Sanudo is best known for his lifelong efforts to promote the crusades to liberate the holy places in Palestine from Muslim rule. For this purpose he wrote his book Liber Secretorum Fidelium Crucis as a handout for the crusaders.

Life

Sanudo came from an old “ tribunician ” or “apostolic” family in Venice. One of his relatives was Marco Sanudo , a nephew of Doge Andrea Dandolo , participant in the 4th Crusade, conqueror of Paros and Naxos , and self-proclaimed Duca of the Duchy of Archipelagos , which he founded there.

Marin Sanudo himself was a well-traveled man. According to his own statements, he knew the countries of the Balkans, the Peloponnese, the islands of Rhodes and Cyprus, he traveled to Syria, Cilicia, the Egyptian coast, France, Flanders, northern Germany and Denmark and knew the cities of Alexandria, Constantinople, Avignon, Bruges and Sluis , Hamburg, Lübeck, Wismar, Rostock, Stralsund, Greifswald and Stettin.

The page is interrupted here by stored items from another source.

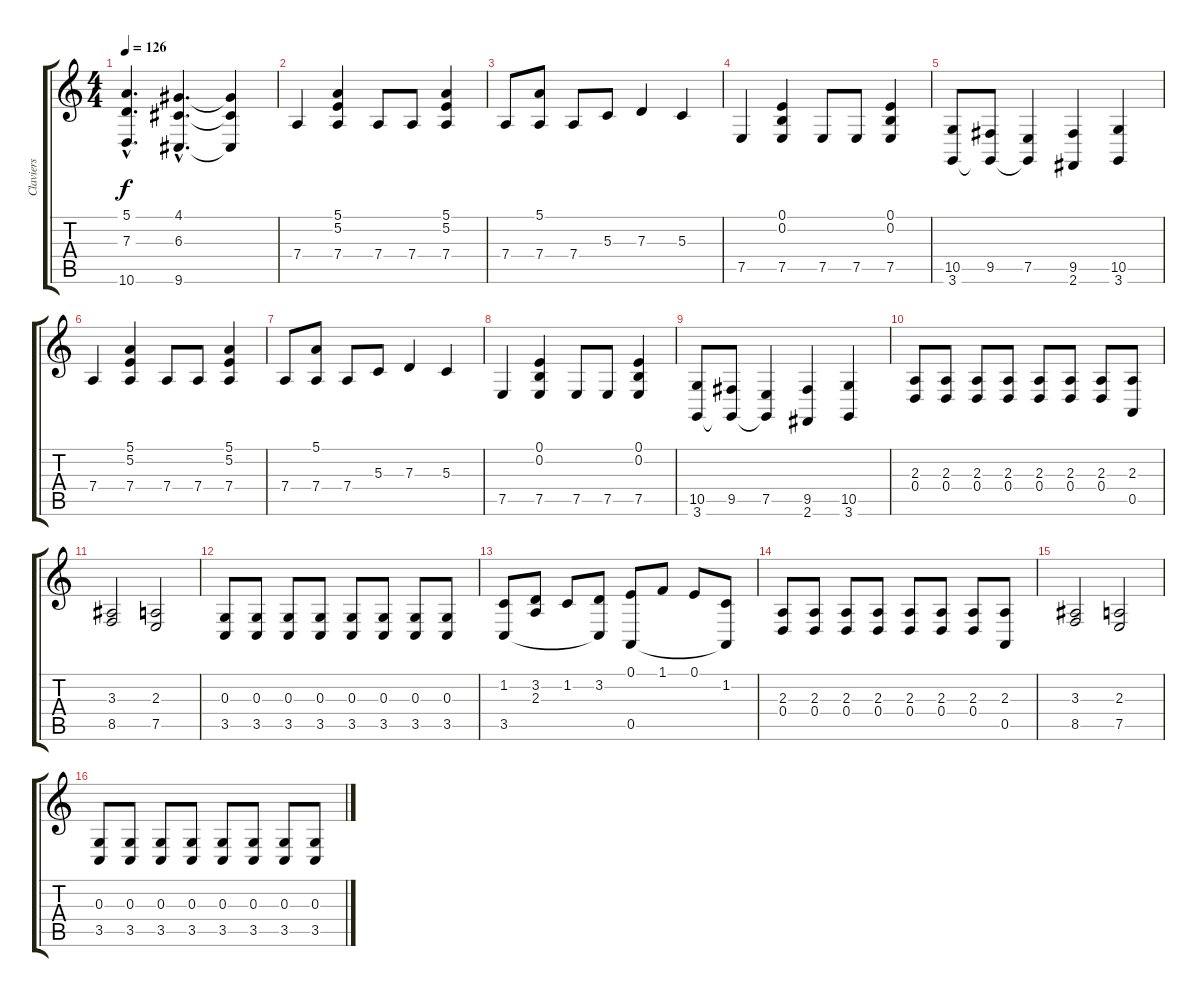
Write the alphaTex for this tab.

\track ("Claviers" "Claviers") {instrument drawbarorgan}
\staff {score tabs}
\tuning (E4 B3 G3 D3 A2 E2) {hide}
\ts (4 4)
\tempo 126
\clef g2
\ks c
(5.1{hac} 7.3{hac} 10.6{hac}).4{d dy f} (4.1{hac} 6.3{hac} 9.6{hac}).4{d} (4.1{t} 6.3{t} 9.6{t}).4 |
7.4.4 (5.1 5.2 7.4).4 7.4.8 7.4.8 (5.1 5.2 7.4).4 |
7.4.8 (5.1 7.4).8 7.4.8 5.3.8 7.3.4 5.3.4 |
7.5.4 (0.1 0.2 7.5).4 7.5.8 7.5.8 (0.1 0.2 7.5).4 |
(10.5 3.6).8 (9.5 3.6{t}).8 (7.5 3.6{t}).4 (9.5 2.6).4 (10.5 3.6).4 |
7.4.4 (5.1 5.2 7.4).4 7.4.8 7.4.8 (5.1 5.2 7.4).4 |
7.4.8 (5.1 7.4).8 7.4.8 5.3.8 7.3.4 5.3.4 |
7.5.4 (0.1 0.2 7.5).4 7.5.8 7.5.8 (0.1 0.2 7.5).4 |
(10.5 3.6).8 (9.5 3.6{t}).8 (7.5 3.6{t}).4 (9.5 2.6).4 (10.5 3.6).4 |
(2.3 0.4).8 (2.3 0.4).8 (2.3 0.4).8 (2.3 0.4).8 (2.3 0.4).8 (2.3 0.4).8 (2.3 0.4).8 (2.3 0.5).8 |
(3.3 8.5).2 (2.3 7.5).2 |
(0.3 3.5).8 (0.3 3.5).8 (0.3 3.5).8 (0.3 3.5).8 (0.3 3.5).8 (0.3 3.5).8 (0.3 3.5).8 (0.3 3.5).8 |
(1.2 3.5).8 (3.2 2.3).8 1.2.8 (3.2 3.5{t}).8 (0.1 0.5).8 1.1.8 0.1.8 (1.2 0.5{t}).8 |
(2.3 0.4).8 (2.3 0.4).8 (2.3 0.4).8 (2.3 0.4).8 (2.3 0.4).8 (2.3 0.4).8 (2.3 0.4).8 (2.3 0.5).8 |
(3.3 8.5).2 (2.3 7.5).2 |
(0.3 3.5).8 (0.3 3.5).8 (0.3 3.5).8 (0.3 3.5).8 (0.3 3.5).8 (0.3 3.5).8 (0.3 3.5).8 (0.3 3.5).8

He was friends with the Venetian patrician Guglielmo Bernari di Furvo, who had traveled to Muslim countries and reached Mongolia. He was in contact with the bishop Hieronymus von Kaffa , who resided in the Crimea.

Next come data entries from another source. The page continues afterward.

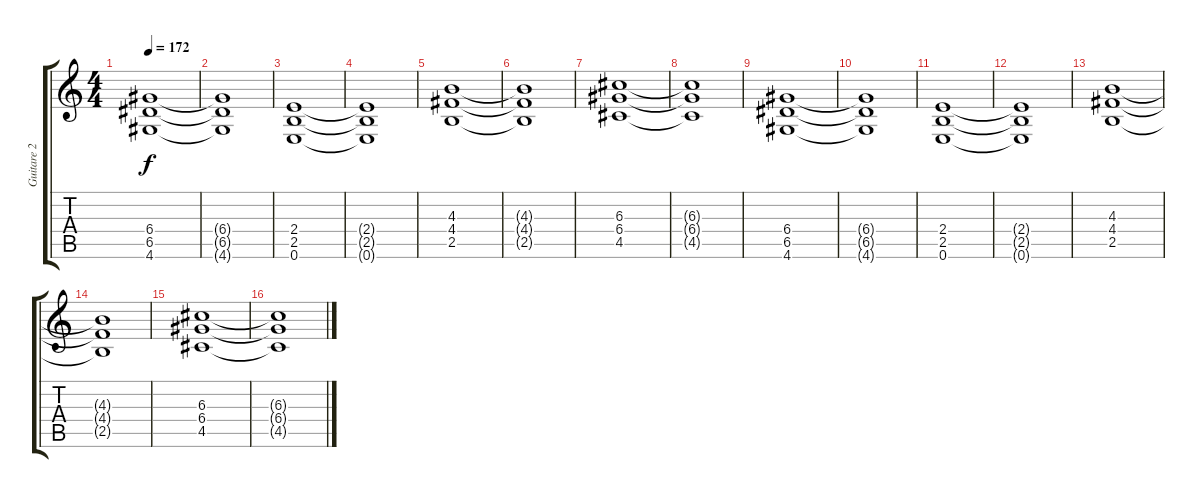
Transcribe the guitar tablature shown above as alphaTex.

\track ("Guitare 2" "Guitare 2") {instrument distortionguitar}
\staff {score tabs}
\tuning (E4 B3 G3 D3 A2 E2) {hide}
\ts (4 4)
\tempo 172
\clef g2
\ks c
(6.4 6.5 4.6).1{dy f instrument distortionguitar} |
(6.4{t} 6.5{t} 4.6{t}).1 |
(2.4 2.5 0.6).1 |
(2.4{t} 2.5{t} 0.6{t}).1 |
(4.3 4.4 2.5).1 |
(4.3{t} 4.4{t} 2.5{t}).1 |
(6.3 6.4 4.5).1 |
(6.3{t} 6.4{t} 4.5{t}).1 |
(6.4 6.5 4.6).1 |
(6.4{t} 6.5{t} 4.6{t}).1 |
(2.4 2.5 0.6).1 |
(2.4{t} 2.5{t} 0.6{t}).1 |
(4.3 4.4 2.5).1 |
(4.3{t} 4.4{t} 2.5{t}).1 |
(6.3 6.4 4.5).1 |
(6.3{t} 6.4{t} 4.5{t}).1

Liber secretorum fidelium crucis

Geosted world map by Pietro Vesconte from 1321, contained in the Liber secretorum

The first version of his book was written between 1306 and 1307 when he presented the manuscript to Pope Clement V as a practical handbook for the crusaders. Sanudo added two more books to this Liber secretorum , which he wrote between 1312 and 1321. This book, which includes a world map as well as maps of Palestine, the Black Sea, the Mediterranean, the coast of Western Europe and etc. a. Contained city ​​maps of Jerusalem , Acre , Antioch and Krak des Chevaliers , he submitted to another Pope, John XXII. , always with the same goal of starting a reconquest of Palestine. A second handwriting went to the French king, from whom Sanudo expected the political leadership of the company. The book is an important source for the history of cartography because of the large number of porto maps and city maps it contains. Most of the maps in the Liber secretorum were made by Pietro Vesconte , a cartographer and publisher of great portolans who worked in Venice . In the following time they appear in several geographical books and name both Sanudo and Vesconte as authors. The first complete printing of the work took place in 1611 by Jacques Bongars (1554-1612) in Hanover within the Gesta Dei per Francos . This edition was reprinted by the University of Toronto Press in 1972, along with a foreword by Joshua Prawer. In the 15th century, Marino Sanudo the Younger translated the Latin text into Venetian.

literature

  • Friedrich Kunstmann: "Studies on Marino Sanudo the Elder, with an appendix to his unprinted letters", in: Treatises of the historical class of the Royal Bavarian Academy of Sciences , Vol. 7. Munich 1855, pp. 695–819.
  • Marino Sanudo Torsello : The Book of the Secrets of the Faithful of the Cross. Liber Secretorum Fidelium Crucis. Transl. And ed. by: Peter Lock. Farnham, Ashagate 2011, ISBN 978-0-7546-3059-3 (Crusade Texts in Translation.)
  • Sanuto, Marino, the elder . In: Encyclopædia Britannica . 11th edition. tape 24 : Sainte-Claire Deville - Shuttle . London 1911, p. 196 (English, full text [ Wikisource ]).